── Texte source

Résumé de la communication

Le Québec possède ses propres législations et tribunaux destinés à encadrer le louage résidentiel. Très peu documentées, les expériences de négociation du droit du logement impliquent la difficile rencontre entre des droits liés à la propriété privée et des droits civils. Au-delà des discours théorisés par les groupes de défense de droits des personnes locataires, nous avons poursuivi l’objectif de documenter comment ces inégalités prennent forme dans le quotidien et quels sont les ressentis qui accompagnent ces expériences. Ainsi, nous nous sommes intéressées à la façon dont les personnes locataires nomment et racontent leurs expériences négatives. À partir de quel moment les positions locataires-locateurs entrent-elles dans ce qui peut être considéré comme un conflit? Selon quels critères commencent-elles à être ressenties comme intolérables ou injustes? Quels éléments doivent être présents dans la prise de décision de mobiliser ou non le droit pour solutionner un conflit vécu? À partir de quand les sentiments négatifs qui accompagnent l’expérience du conflit, notamment la colère, la tristesse et l’anxiété, affectent le bien-être, mais également l’état de santé physique et psychologique des personnes locataires? La présente proposition s’intéresse plus particulièrement au vécu des personnes locataires qui se voient menacées de perdre leur logement alors qu’elles sont « sans faute », c’est-à-dire qu’aucun comportement ne leur est reproché et qu’elles paient leur loyer.

────
── Entrées fournies

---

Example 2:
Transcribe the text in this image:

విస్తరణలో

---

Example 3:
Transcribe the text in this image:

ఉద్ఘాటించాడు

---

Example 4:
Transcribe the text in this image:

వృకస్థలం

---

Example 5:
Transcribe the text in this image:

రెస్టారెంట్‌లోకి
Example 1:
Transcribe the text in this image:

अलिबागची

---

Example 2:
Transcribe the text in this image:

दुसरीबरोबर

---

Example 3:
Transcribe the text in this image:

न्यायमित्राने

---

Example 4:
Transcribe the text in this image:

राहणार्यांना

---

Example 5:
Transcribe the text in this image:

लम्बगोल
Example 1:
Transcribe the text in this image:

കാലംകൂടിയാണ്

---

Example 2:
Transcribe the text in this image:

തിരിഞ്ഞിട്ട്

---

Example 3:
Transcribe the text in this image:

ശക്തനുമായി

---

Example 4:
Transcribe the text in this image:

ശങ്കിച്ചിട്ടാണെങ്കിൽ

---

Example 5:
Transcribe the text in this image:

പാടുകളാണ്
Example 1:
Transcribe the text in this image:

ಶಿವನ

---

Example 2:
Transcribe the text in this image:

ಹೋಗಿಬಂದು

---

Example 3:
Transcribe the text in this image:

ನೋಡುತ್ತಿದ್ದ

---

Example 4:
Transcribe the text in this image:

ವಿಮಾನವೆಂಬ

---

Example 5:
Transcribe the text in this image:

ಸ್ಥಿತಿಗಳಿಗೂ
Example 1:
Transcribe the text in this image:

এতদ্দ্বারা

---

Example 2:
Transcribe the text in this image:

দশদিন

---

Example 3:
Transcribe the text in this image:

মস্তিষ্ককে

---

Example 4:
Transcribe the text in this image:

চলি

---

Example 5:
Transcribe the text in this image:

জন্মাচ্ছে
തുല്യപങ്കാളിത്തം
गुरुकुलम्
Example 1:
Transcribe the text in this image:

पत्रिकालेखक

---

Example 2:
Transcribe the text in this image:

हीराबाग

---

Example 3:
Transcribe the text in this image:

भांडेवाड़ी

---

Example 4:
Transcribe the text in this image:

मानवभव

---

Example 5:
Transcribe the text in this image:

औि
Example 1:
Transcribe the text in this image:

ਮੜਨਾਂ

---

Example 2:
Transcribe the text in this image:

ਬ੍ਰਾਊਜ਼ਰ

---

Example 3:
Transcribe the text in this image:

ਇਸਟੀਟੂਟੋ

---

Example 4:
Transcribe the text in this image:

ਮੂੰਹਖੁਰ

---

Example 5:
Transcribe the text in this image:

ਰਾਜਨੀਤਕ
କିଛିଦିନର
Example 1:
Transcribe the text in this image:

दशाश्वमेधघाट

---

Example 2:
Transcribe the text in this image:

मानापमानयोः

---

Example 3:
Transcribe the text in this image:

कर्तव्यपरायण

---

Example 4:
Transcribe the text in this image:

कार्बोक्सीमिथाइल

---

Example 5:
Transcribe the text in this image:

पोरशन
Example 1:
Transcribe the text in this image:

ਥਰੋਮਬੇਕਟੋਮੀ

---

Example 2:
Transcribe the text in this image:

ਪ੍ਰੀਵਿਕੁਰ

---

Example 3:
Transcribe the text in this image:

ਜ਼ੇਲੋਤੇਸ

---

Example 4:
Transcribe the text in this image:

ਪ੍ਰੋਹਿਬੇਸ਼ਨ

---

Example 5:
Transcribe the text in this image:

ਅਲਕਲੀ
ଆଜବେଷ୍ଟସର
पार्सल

────

Consignes:
(1) D'après le texte, pourquoi l'étude s'attache-t-elle à la façon dont les personnes locataires nomment et racontent leurs expériences négatives ? Répondez en une à trois phrases.
(2) Dans le texte, que signifie le fait qu'une personne locataire soit « sans faute » ?
Les enregistrements forment un matériau à part, distinct du texte.

Réponses ci-dessous:
(1) L'étude voulait documenter, au-delà des discours théorisés par les groupes de défense des droits des locataires, la façon dont les inégalités prennent forme dans le quotidien. Elle cherchait aussi à saisir les ressentis qui accompagnent ces expériences. C'est pourquoi elle s'intéresse à la manière dont les locataires nomment et racontent leurs expériences négatives.

(2) Aucun comportement ne lui est reproché et elle paie son loyer.